Conditions for Egoroff's theorem in non-additive measure theory

• Published in: Fuzzy sets and systems Vol. 146; no. 1; pp. 135 - 146
• Main Authors: Murofushi, Toshiaki, Uchino, Kenta, Asahina, Shin
• Format: Journal Article
• Language: English
• Published: Amsterdam Elsevier B.V 01.08.2004; Elsevier
• Subjects: Almost everywhere convergence; Almost uniform convergence; Applied sciences; Circuit properties; Computer science; control theory; systems; Control theory.
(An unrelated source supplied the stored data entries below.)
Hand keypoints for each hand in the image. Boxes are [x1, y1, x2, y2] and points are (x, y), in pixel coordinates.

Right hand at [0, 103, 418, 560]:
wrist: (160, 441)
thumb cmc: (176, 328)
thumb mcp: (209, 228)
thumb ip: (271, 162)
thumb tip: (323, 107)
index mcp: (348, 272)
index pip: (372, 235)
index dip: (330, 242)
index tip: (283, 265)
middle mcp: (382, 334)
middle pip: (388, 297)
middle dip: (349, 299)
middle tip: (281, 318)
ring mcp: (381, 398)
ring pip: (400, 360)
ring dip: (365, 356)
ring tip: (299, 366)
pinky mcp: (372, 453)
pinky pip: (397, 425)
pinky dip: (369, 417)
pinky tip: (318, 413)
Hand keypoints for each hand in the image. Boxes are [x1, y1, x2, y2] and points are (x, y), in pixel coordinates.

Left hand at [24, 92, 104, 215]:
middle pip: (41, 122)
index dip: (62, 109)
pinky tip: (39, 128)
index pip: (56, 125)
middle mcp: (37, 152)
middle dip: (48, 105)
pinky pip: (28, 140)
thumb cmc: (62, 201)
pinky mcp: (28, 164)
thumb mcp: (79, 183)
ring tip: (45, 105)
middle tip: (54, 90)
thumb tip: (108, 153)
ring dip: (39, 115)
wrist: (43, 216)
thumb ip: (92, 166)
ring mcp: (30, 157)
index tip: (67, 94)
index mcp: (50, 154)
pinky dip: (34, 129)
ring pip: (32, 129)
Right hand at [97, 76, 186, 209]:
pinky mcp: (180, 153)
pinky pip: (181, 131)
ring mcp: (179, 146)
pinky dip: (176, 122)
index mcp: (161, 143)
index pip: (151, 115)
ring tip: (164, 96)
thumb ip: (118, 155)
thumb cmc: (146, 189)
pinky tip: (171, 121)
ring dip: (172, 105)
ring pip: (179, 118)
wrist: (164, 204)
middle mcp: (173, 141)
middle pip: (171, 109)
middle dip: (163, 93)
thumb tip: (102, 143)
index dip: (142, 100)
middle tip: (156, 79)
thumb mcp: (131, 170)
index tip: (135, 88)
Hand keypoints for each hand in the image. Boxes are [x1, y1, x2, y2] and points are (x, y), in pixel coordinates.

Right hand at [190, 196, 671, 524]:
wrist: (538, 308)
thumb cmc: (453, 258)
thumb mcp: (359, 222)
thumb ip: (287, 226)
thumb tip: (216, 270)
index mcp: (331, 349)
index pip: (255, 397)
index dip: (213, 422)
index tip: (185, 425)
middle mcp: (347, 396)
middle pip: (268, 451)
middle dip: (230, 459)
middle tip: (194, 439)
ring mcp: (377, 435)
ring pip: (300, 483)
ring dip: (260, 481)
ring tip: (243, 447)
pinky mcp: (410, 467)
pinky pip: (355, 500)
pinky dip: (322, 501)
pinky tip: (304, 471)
Systems; Digital circuits; Electric, optical and optoelectronic circuits; Electronic circuits; Electronics; Exact sciences and technology; Information, signal and communications theory; Mathematical methods; Miscellaneous; Non-additive measures; System theory; Telecommunications and information theory; Theoretical computing; Almost everywhere convergence; Non-additive measures; Almost uniform convergence; Engineering; Measure theory; Necessary condition; Strong convergence; Fuzzy system; Sufficient condition; Necessary and sufficient condition; Sequential method; Information processing; Fuzzy set
• ISSN: 0165-0114; 1872-6801
• DOI: 10.1016/j.fss.2003.09.006

This paper gives necessary and/or sufficient conditions for Egoroff 's theorem in non-additive measure theory: a necessary and sufficient condition described without measurable functions, two sufficient conditions, and a necessary condition. One of the two sufficient conditions is strong order total continuity (continuity at measurable sets of measure zero with respect to net convergence), and the other is strong order continuity (sequential continuity at measurable sets of measure zero) together with property (S). The necessary condition is strong order continuity. In addition, the paper shows the following: continuity from above and below, which is a known sufficient condition, and the above-mentioned two sufficient conditions are independent of each other; the disjunction of these three sufficient conditions is not a necessary condition; if the underlying set is at most countable, then strong order continuity is necessary and sufficient; and generally, strong order continuity is not sufficient.